= Source =
Greetings all and welcome, officially to May. I have somehow written 10 of these in a row without missing a deadline, which is about six or seven more than I thought I’d do. Way to exceed your own underwhelming expectations, self!
But that’s enough self-congratulation for one week. Besides, there’s a book that I am dying to tell you about, so let’s jump and pivot and shimmy and backflip right in.
Dare Me: A Novel by Megan Abbott
I borrowed Dare Me from the library because last weekend my Nerd Book Club was reading Fatale by Ed Brubaker and Sean Phillips.
(This is related.)
When I re-read Fatale #12, Brubaker singled out Dare Me in the back pages, where Megan Abbott also contributed a guest essay. (If you’re not reading any of his Image books in singles you are missing out on a lot — project updates, guest essays on genre fiction and writers, and pop culture recommendations from Mr. Brubaker himself.) “Cheerleader noir,” he said. “One of my favourites of last year,” he said. Was he ever not kidding.
In Dare Me, Megan Abbott puts together a gripping suspense story of lust, betrayal, deceit, death and shifting allegiances, and populates it with a squad of cheerleading high school girls. It’s a nasty re-imagining of a familiar story, but instead of trenchcoats there are cheer outfits; instead of glasses of bourbon whiskey there are illicit bottles of fruity liqueur stolen from parents’ liquor cabinets, and instead of untrustworthy young women there are … untrustworthy young women. The narrator of Dare Me is Addy Hanlon, high school cheerleader and best friend to cheer squad captain Beth Cassidy. They run both the squad and the school, but when new cheer coach Colette French arrives at the beginning of the year, things between these two girls change very quickly. As Addy and the rest of the squad begin to fall in with the new coach, Beth becomes the increasingly aggressive outsider, and Addy becomes torn between allegiance to her best friend and the magnetic pull of Coach French. Then, someone dies. And Addy’s loyalties really start getting tested.

[Entries drawn from a collection]
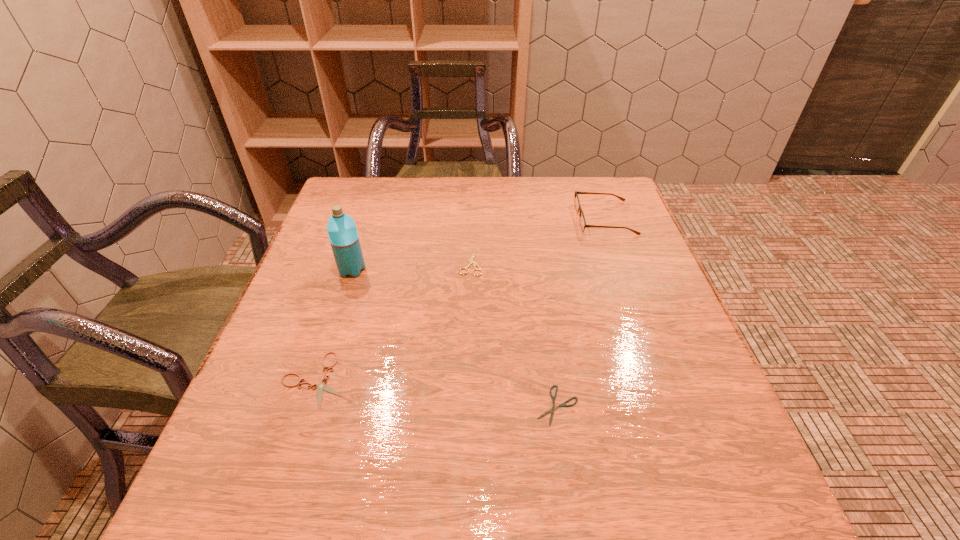
Image resolution: width=960 pixels, height=540 pixels. Find the location of `object positioned at the far right corner`. object positioned at the far right corner is located at coordinates (583, 225).

This screenshot has height=540, width=960. I want to click on vacant space at the far edge of the desktop, so click(x=455, y=220).

Where is `blank area at the left edge`? blank area at the left edge is located at coordinates (314, 301).

The height and width of the screenshot is (540, 960). I want to click on vacant space at the right edge of the desktop, so point(633,407).

The height and width of the screenshot is (540, 960). In the image, there is a desktop. What are the coordinates of `vacant area at the far right corner` in the screenshot? It's located at (564, 185).

At what (x,y) coordinates should I click in order to perform the action: click on free space between the rightmost object and the thermos bottle. Please return your answer as a coordinate pair (x, y). This screenshot has height=540, width=960. Looking at the image, I should click on (478, 244).

This screenshot has width=960, height=540. In order to click on free space between the tallest object and the leftmost shears in this screenshot , I will do 333,325.

This screenshot has height=540, width=960. I want to click on free area in between the fourth tallest object and the tallest object, so click(333, 325).

Where is `vacant space that is in between the tallest shears and the rightmost shears`? This screenshot has width=960, height=540. vacant space that is in between the tallest shears and the rightmost shears is located at coordinates (514, 334).

The width and height of the screenshot is (960, 540). Find the location of `vacant space that's between the third tallest object and the fourth tallest object`. vacant space that's between the third tallest object and the fourth tallest object is located at coordinates (393, 320).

= To do =
1 – According to the Dare Me post, why did the writer borrow Dare Me from the library?
2 – Write out the part of the Dare Me post that opens with the words containing "When I re-read" and closes with "ever not kidding.".
3 – Answer these questions from the Dare Me post:
(a) How many of these did the writer say they had written in a row without missing a deadline?
(b) Who narrates Dare Me?
(c) What is the name of the new cheer coach?

= Problem solutions =
1 – The writer's Nerd Book Club was reading Fatale by Ed Brubaker and Sean Phillips. In the back pages of Fatale #12, Brubaker singled out Dare Me, calling it "cheerleader noir" and one of his favorites of the previous year.

2 –
When I re-read Fatale #12, Brubaker singled out Dare Me in the back pages, where Megan Abbott also contributed a guest essay. (If you’re not reading any of his Image books in singles you are missing out on a lot — project updates, guest essays on genre fiction and writers, and pop culture recommendations from Mr. Brubaker himself.) “Cheerleader noir,” he said. “One of my favourites of last year,” he said. Was he ever not kidding.

3 –
(a) 10
(b) Addy Hanlon
(c) Colette French